L’hypothèse « fédérale » fait actuellement couler beaucoup d’encre. Elle est présentée comme « la » solution à la crise de l’Euro, les autres alternatives étant l’appauvrissement dramatique des pays du « sud » de la zone Euro ou l’éclatement de la dite zone. Certains n’hésitent pas à ajouter qu’elle était déjà en germe dans les imperfections aujourd’hui reconnues de la zone Euro. Pour autant, il ne semble pas que l’on ait une réelle compréhension de ce qu’implique la constitution d’une « Fédération Européenne », et en particulier du point de vue des flux de transferts. Par contre, on commence à en percevoir les contraintes, et ceci en particulier dans l’abandon de la souveraineté budgétaire. La volonté de l’Allemagne de soumettre les budgets à une décision préalable de Bruxelles va, bien évidemment, dans ce sens.
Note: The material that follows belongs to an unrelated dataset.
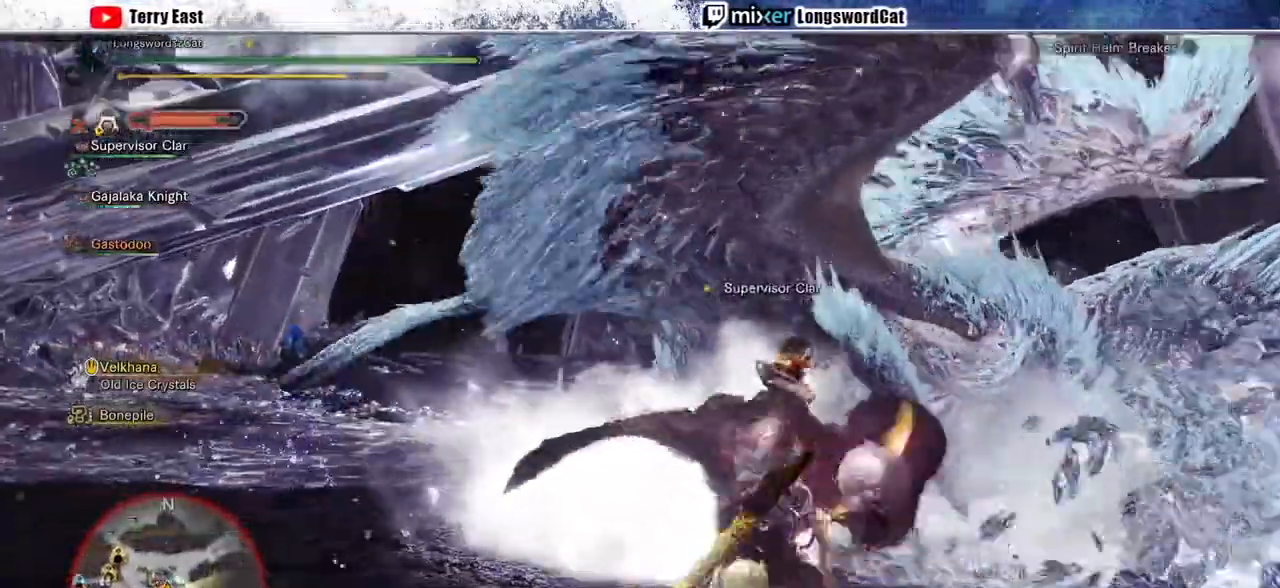
{"buttons": ["TRIANGLE", "R1"], "left_stick": "up-right", "right_stick": "center", "events": [[33, "L1", "up"], [400, "left_stick", "up-right"]]}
En effet, passer au « fédéralisme » implique que les politiques budgétaires des États membres de la fédération soient contrôlées par le gouvernement « fédéral », en l’occurrence dans la situation actuelle la Commission Européenne. Mais, le « fédéralisme » implique aussi des transferts budgétaires importants, qui existent d’ailleurs dans les États fédéraux, qu’il s’agisse de l’Allemagne, des Etats-Unis, du Brésil ou de la Russie. Le Président russe, Vladimir Poutine, a d’ailleurs parfaitement posé le problème en signalant, lors de la discussion qu’avec des experts internationaux on a eu avec lui, que le passage à une monnaie unique entre pays fortement hétérogènes impliquait des flux de transferts élevés.
I. Le niveau d’hétérogénéité au sein de la zone Euro
Trois éléments permettent de mesurer le niveau d’hétérogénéité de la Zone Euro. Le premier est incontestablement la hausse cumulée de la productivité du travail dans les différents pays. Les niveaux d’origine étaient déjà très différents, avec des écarts de 1 à 3, et l’Allemagne et la France avaient une productivité très élevée en 1998. Logiquement, les autres pays auraient dû rattraper le niveau de productivité. On constate que ceci s’est bien passé pour la Grèce, du moins jusqu’en 2008, et l’Irlande, mais absolument pas pour l’Italie. L’Espagne et le Portugal ont maintenu l’écart que ces pays avaient avec la France et l’Allemagne. La création de l’Euro n’a donc pas engendré de mouvement général de convergence entre les économies, et les écarts de productivité du travail se sont maintenus, voire se sont aggravés dans le cas de l’Italie.
Mais un autre facteur doit être pris en compte, c’est l’inflation induite par les salaires sur longue période. Les écarts sont ici très importants. Dans une situation « normale », ils auraient pu être corrigés par des dévaluations, ce qu’interdit l’appartenance à une monnaie unique. En 2010, l’écart de la Grèce à l’Allemagne était de 50%. Il tend à baisser à la suite de la politique dramatique mise en œuvre en Grèce, mais dont la conséquence a été de plonger le pays dans une dépression extrêmement violente. L’Espagne, qui a maintenu son écart de productivité avec l’Allemagne, à vu son inflation salariale accumuler un écart de 25% avec ce dernier pays, tout comme la France par ailleurs. L’Italie, dont l’inflation salariale apparaît la plus faible par comparaison avec l’Allemagne, accuse un écart de 12%, auquel il faut ajouter pour mesurer l’écart de compétitivité, le retard qu’elle a pris en matière de productivité.